Manca una sola gara al termine del campionato 2017 di MotoGp. Domenica 12 novembre, a Valencia, si correrà per il titolo: Marquez ha tutto nelle sue mani con i 21 punti di vantaggio su Andrea Dovizioso, che però cercherà di fare l’impossibile per giocarsi l’ultima sua chance. Intanto però c’è chi pensa già al prossimo anno, come per esempio il team Yamaha, quello ufficiale ma anche la squadra satellite. Valentino Rossi e Maverick Vinales hanno avuto diverse problematiche, mentre i piloti Tech 3 hanno disputato una stagione abbastanza soddisfacente, con Zarco, Rookie of the Year, sempre tra i migliori. In tanti però si domandano quale moto avranno i piloti del team di Hervè Poncharal dal prossimo anno, una domanda alla quale nemmeno il boss della Tech3 sa dare una risposta:
“Non sappiamo esattamente che moto abbiamo. Non posso dire che sia completamente quella del 2016. Probabilmente è un mix tra quella 2015 e quella 2016, mescolate con altre parti. Da Silverstone abbiamo ricevuto anche la versione con le alette aerodinamiche. E’ difficile da capire. Sappiamo che i piloti ufficiali hanno la moto 2017, ma quale? Potrebbe essere una 17.1, 17.2, 17.3 o 17.4. Hanno portato un altro prototipo nel test di Misano. A entrambi i piloti è piaciuto, ma c’era una sola unità per pilota. Non era pronto per correre, però hanno messo pressione sul’azienda e sono riusciti ad avere la moto pronta per correre a Silverstone. Da quel momento hanno corso solo con quella. Ma è una M1 2018 o una 17.5?”, , ha dichiarato a Crash.net.

COSA FARE
**1.** Rispondi a queste domande sull'articolo sulla MotoGp 2017:
(a) Quanti punti di vantaggio ha Marquez su Andrea Dovizioso?
(b) Quale riconoscimento viene attribuito a Zarco?
(c) Da quale gara la Tech3 ha ricevuto la versione con le alette aerodinamiche?
**2.** Prosegui l'articolo sulla MotoGp 2017 dal punto in cui si ferma.

DATI FORNITI
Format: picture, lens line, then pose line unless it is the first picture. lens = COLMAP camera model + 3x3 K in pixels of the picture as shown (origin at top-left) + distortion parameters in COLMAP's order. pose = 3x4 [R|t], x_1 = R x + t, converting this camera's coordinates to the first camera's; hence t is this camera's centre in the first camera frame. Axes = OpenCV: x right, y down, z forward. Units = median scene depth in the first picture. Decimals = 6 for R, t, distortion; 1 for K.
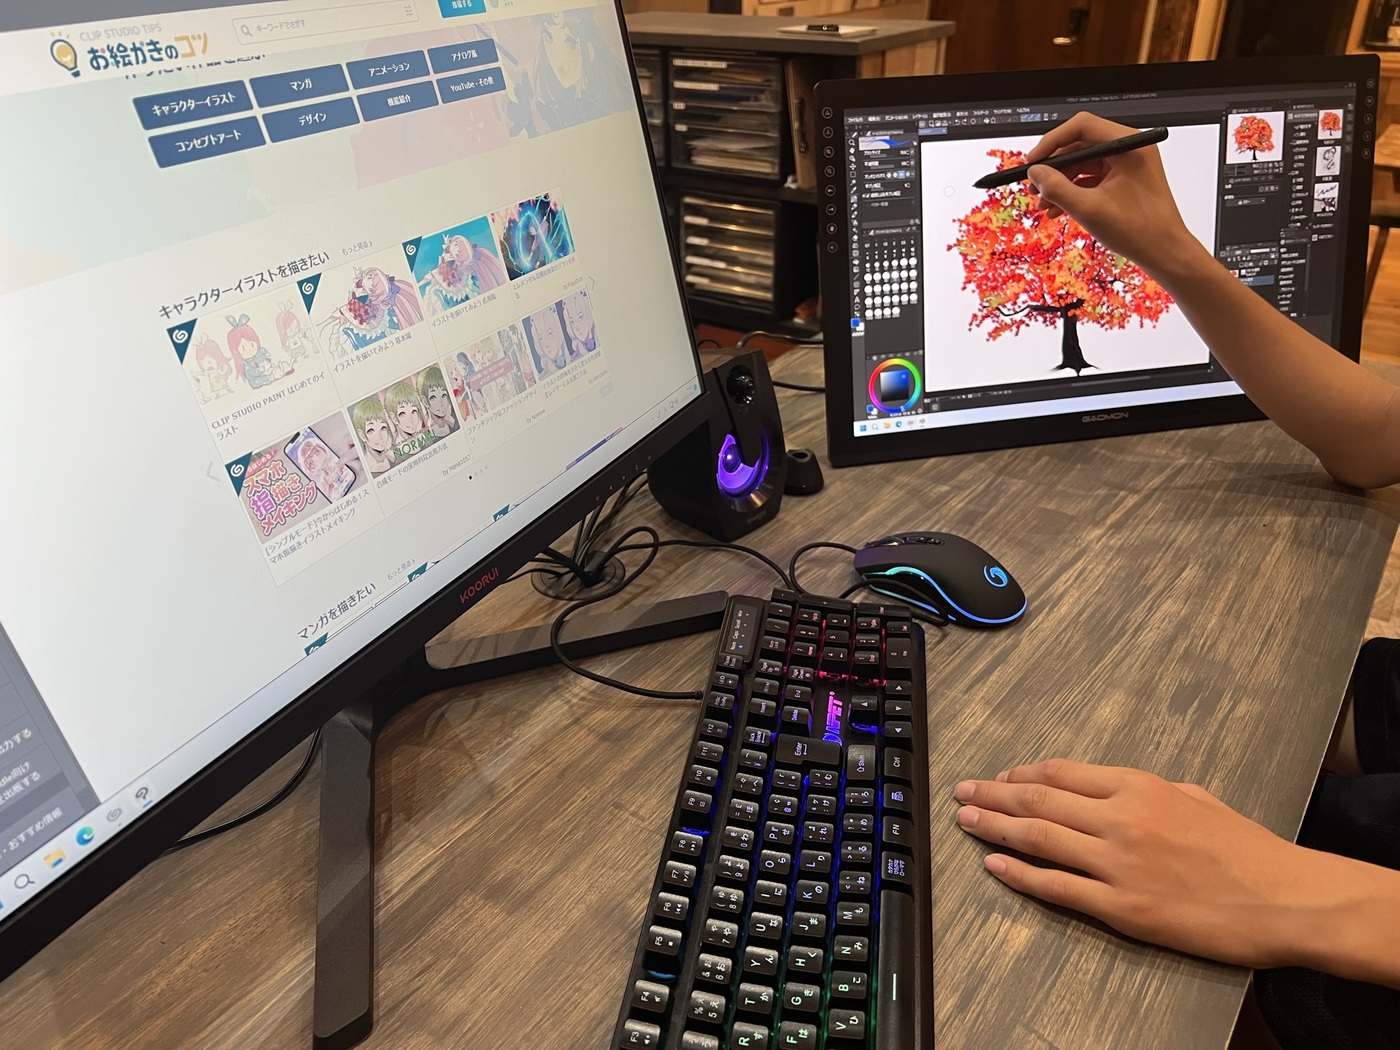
lens RADIAL K [[1056.9, 0, 703.0], [0, 1056.9, 521.8], [0, 0, 1]] dist [0.009527, 0.000947]
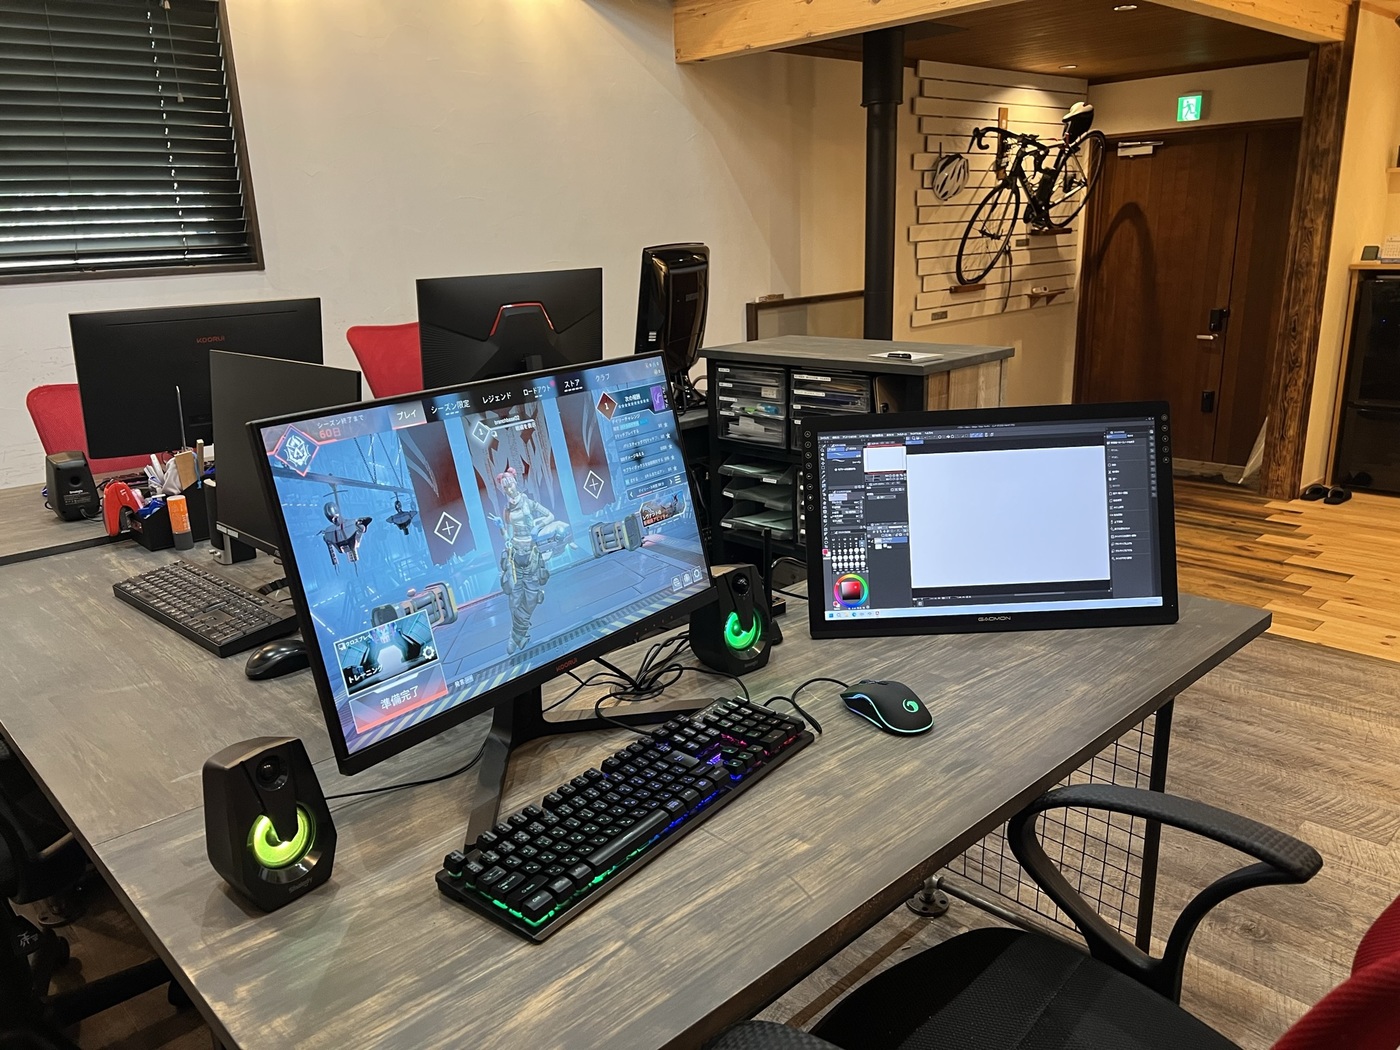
lens RADIAL K [[1079.0, 0, 696.4], [0, 1079.0, 522.1], [0, 0, 1]] dist [0.028589, -0.004263]
pose [[0.979678, 0.030606, -0.198227, 0.274876], [-0.076973, 0.969986, -0.230654, 0.160567], [0.185218, 0.241225, 0.952630, -0.629457]]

RISPOSTE FORNITE
**1.**
(a) 21 punti.
(b) Rookie of the Year.
(c) Da Silverstone.

**2.**
“Non voglio fare richieste alla Yamaha adesso, perché penso che loro ancora non sanno quale sarà la moto 2018. L’unica cosa che spero e di cui ho fiducia è che ci diano qualcosa che sia competitivo. Stiamo parlando del telaio, ma dobbiamo aspettare fino a Valencia. In questo momento non so proprio cosa utilizzeremo l’anno prossimo. Penso che Yamaha non sia stupida. Se hanno delle informazioni negative o dei problemi con la moto 2017, non la metteranno nel team Tech3. L’obiettivo della Yamaha con le sue quattro moto è quello di essere ogni anno davanti a tutti. Abbiamo già buone informazioni da loro. Ce le siamo meritate. Con le persone giapponesi hai bisogno di meritarti ciò che ti danno”, ha concluso.